* Exercise goal: Count up the lines below where the word "Kettleman" shows up, and respond with the number alone.

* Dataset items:

■ ■ ■ ■

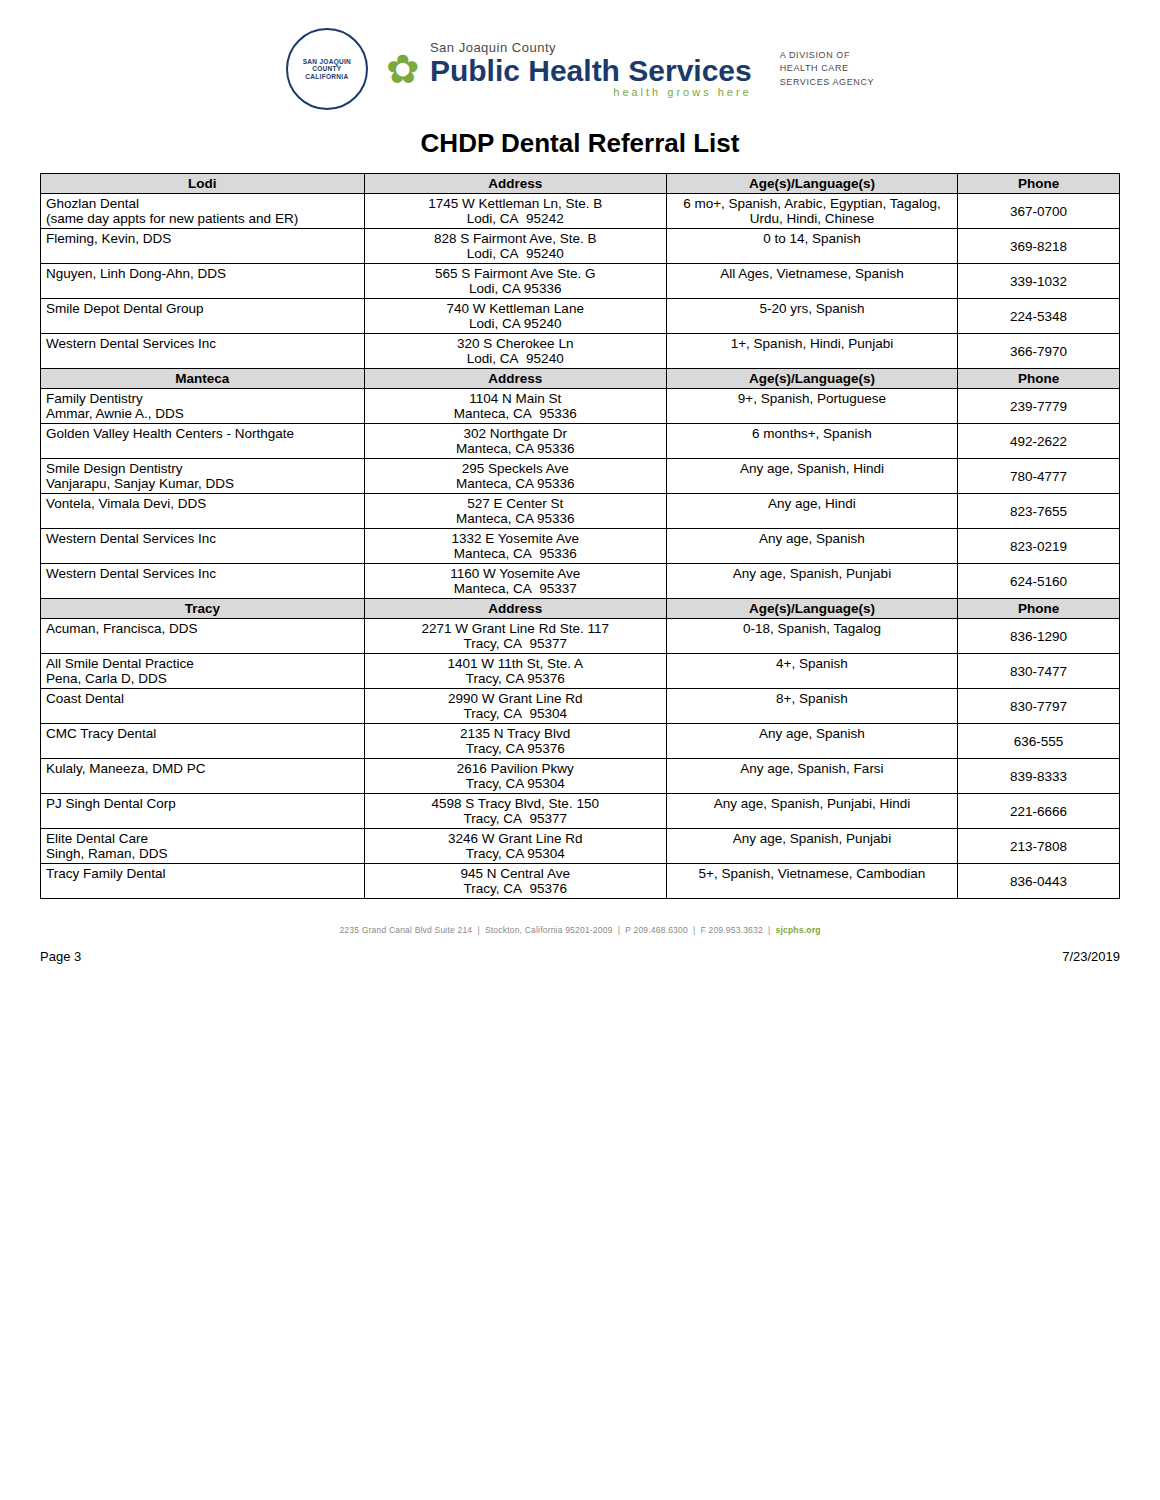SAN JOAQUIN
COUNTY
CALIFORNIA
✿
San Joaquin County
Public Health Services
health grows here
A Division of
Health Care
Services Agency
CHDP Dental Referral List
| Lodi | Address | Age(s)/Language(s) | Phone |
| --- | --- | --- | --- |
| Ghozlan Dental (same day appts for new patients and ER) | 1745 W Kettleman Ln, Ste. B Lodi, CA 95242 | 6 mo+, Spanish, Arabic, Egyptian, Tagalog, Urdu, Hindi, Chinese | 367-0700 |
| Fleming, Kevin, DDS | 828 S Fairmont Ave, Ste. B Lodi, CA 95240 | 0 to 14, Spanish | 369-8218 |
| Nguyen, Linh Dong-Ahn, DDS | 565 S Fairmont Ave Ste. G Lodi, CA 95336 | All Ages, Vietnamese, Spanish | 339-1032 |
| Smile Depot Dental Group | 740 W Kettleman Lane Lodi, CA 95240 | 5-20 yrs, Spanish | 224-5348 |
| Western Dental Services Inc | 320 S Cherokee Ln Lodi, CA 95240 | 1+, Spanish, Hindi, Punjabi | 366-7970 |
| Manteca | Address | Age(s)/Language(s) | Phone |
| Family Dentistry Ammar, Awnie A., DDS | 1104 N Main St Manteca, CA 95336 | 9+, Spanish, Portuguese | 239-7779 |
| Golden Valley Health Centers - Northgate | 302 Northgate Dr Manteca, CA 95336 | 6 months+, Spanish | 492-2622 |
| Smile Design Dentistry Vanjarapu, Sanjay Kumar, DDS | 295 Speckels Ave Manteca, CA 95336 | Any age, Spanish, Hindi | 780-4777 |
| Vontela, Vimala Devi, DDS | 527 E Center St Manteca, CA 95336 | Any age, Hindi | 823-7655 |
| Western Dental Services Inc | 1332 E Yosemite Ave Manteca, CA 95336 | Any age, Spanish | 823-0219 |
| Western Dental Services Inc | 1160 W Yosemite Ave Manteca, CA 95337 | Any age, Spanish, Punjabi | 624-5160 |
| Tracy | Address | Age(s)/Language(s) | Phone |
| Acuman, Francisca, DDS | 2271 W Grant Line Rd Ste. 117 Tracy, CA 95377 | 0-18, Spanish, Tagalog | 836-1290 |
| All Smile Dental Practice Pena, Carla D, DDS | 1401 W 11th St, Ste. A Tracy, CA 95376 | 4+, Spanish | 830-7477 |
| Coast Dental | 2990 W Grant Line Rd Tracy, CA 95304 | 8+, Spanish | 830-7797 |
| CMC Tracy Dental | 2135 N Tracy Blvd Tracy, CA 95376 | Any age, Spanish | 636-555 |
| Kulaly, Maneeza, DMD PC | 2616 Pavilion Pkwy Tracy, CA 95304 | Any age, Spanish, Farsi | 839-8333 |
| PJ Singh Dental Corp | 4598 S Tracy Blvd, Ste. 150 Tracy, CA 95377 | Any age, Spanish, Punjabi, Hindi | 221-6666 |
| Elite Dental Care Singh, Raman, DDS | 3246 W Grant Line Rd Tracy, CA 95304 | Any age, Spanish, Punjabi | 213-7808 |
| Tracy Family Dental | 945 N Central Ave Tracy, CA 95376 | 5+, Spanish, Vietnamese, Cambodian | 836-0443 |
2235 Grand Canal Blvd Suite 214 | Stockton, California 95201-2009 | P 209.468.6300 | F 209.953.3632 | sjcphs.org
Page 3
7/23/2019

■ ■ ■ ■

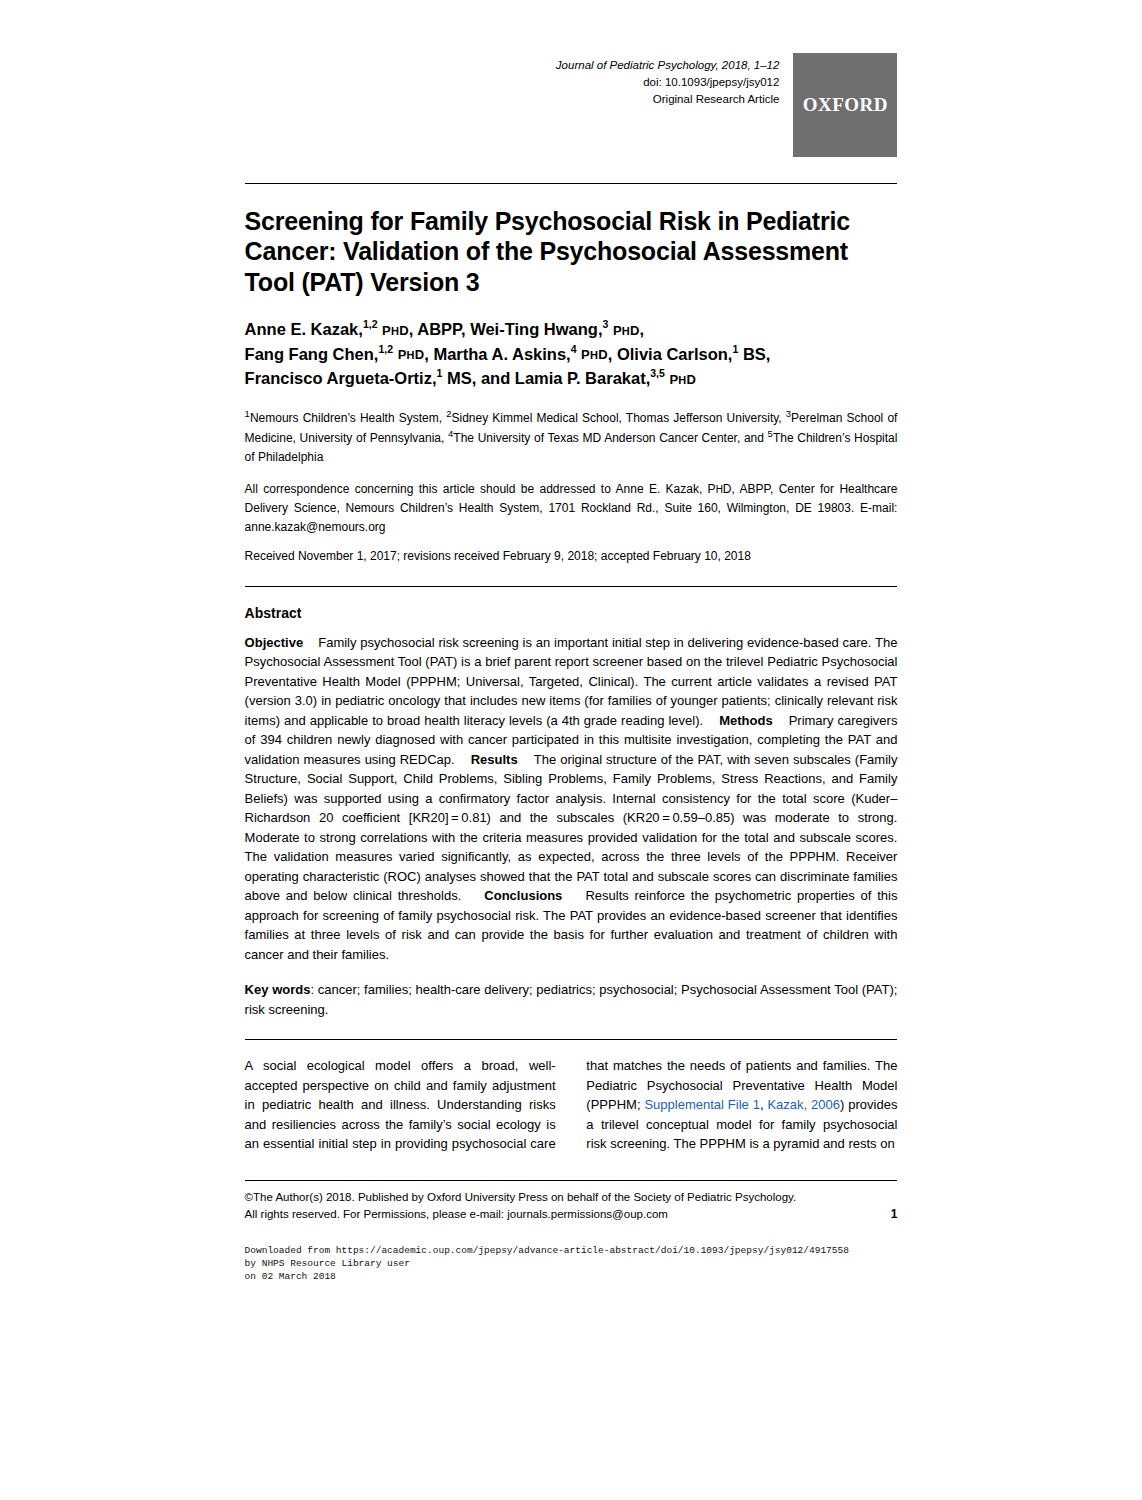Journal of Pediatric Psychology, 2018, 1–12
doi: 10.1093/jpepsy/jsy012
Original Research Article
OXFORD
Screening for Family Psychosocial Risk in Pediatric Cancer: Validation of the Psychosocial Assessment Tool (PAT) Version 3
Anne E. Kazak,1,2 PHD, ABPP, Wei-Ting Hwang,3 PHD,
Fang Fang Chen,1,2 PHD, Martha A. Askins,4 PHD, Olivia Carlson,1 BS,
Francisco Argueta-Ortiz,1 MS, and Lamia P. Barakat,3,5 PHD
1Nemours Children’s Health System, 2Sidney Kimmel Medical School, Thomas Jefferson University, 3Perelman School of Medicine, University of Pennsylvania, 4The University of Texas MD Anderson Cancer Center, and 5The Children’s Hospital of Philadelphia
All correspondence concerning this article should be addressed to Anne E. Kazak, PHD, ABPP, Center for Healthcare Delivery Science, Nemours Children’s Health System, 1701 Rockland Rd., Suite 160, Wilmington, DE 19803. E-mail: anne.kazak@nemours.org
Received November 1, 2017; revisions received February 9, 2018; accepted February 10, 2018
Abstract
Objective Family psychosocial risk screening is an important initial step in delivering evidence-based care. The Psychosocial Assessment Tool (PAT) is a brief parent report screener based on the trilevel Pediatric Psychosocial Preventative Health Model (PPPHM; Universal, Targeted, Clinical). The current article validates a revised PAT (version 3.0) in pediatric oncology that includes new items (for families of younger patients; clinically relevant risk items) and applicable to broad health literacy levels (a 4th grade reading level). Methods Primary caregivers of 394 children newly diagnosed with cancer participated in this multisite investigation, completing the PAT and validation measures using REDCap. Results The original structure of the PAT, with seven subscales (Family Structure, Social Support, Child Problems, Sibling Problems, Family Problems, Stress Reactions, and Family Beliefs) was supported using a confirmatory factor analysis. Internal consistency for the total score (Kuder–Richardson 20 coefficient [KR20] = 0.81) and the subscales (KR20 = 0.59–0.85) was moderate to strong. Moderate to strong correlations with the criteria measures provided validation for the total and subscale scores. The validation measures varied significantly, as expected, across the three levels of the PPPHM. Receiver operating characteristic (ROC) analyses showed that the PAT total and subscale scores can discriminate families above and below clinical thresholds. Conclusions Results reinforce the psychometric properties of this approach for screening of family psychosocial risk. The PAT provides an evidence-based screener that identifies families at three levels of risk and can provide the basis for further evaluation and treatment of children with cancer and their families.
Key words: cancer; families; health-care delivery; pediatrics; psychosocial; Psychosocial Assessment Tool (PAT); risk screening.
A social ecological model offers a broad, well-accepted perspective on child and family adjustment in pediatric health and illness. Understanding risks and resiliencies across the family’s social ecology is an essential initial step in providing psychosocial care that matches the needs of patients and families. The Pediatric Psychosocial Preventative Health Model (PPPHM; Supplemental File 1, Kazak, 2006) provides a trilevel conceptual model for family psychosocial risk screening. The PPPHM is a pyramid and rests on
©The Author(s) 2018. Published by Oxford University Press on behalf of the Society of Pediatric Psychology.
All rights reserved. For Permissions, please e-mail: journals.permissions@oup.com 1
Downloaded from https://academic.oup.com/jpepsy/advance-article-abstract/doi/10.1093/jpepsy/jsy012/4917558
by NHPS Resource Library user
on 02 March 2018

■ ■ ■ ■

* Written answer: 2